Reproduce the listing below verbatim, omitting the pictures.

━━━

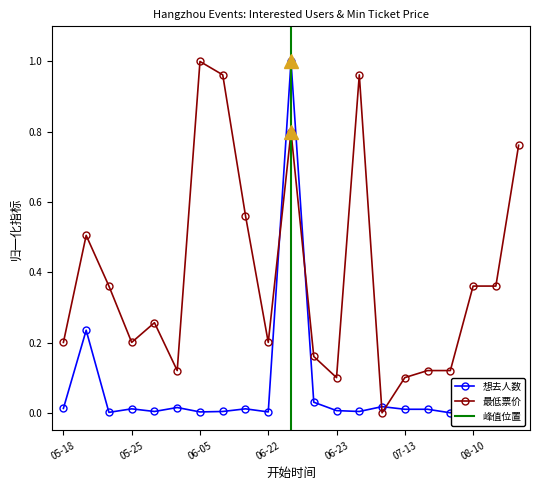

True or false: 最低票价 has more than 1 points higher than both neighbors.

True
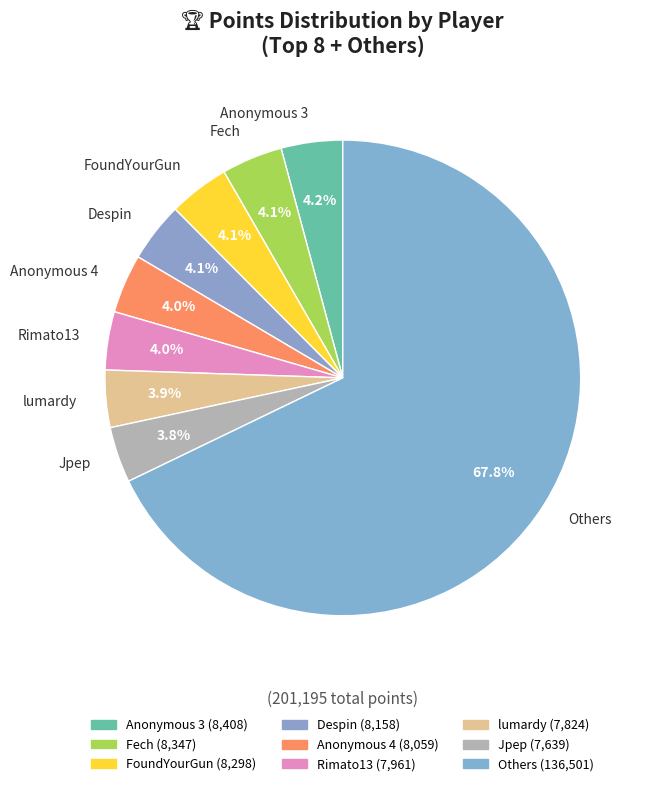

What percentage is NOT represented by Rimato13?

96.0%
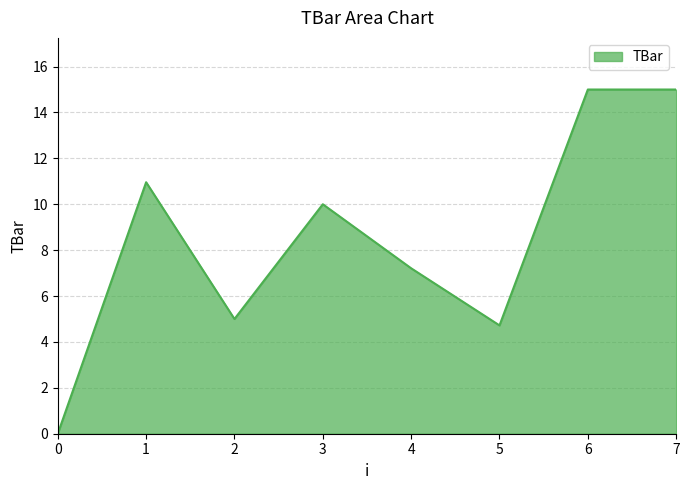

Reading left to right, transcribe all the data shown in this chart.

0=0.0	1=11.0	2=5.0	3=10.0	4=7.2	5=4.7	6=15.0	7=15.0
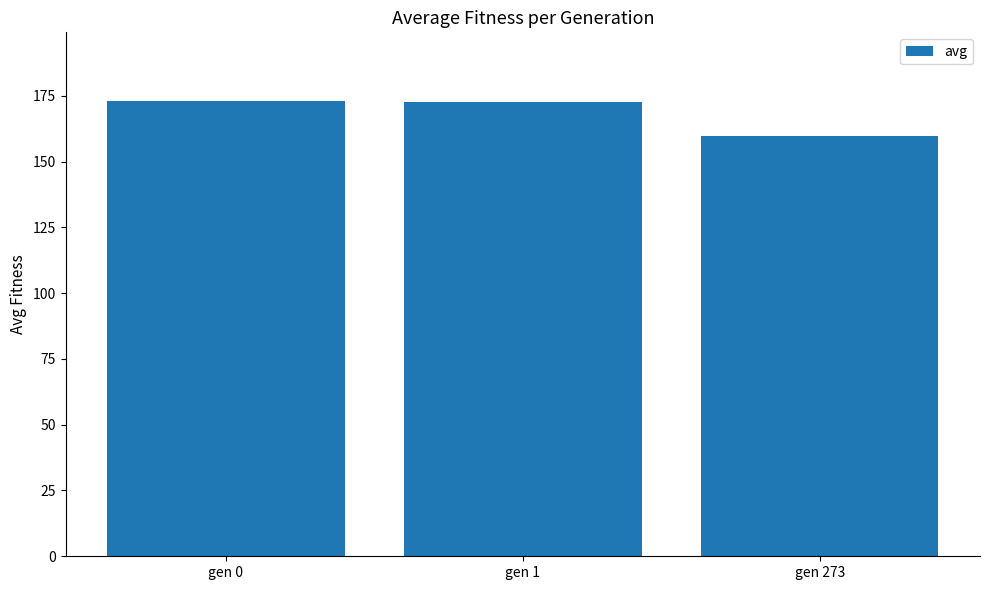

True or false: the data shows 256.6 at gen 273.

False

━━━

SOLVED PROBLEM –
True or false: 最低票价 has more than 1 points higher than both neighbors.

True

What percentage is NOT represented by Rimato13?

96.0%

Reading left to right, transcribe all the data shown in this chart.

0=0.0	1=11.0	2=5.0	3=10.0	4=7.2	5=4.7	6=15.0	7=15.0

True or false: the data shows 256.6 at gen 273.

False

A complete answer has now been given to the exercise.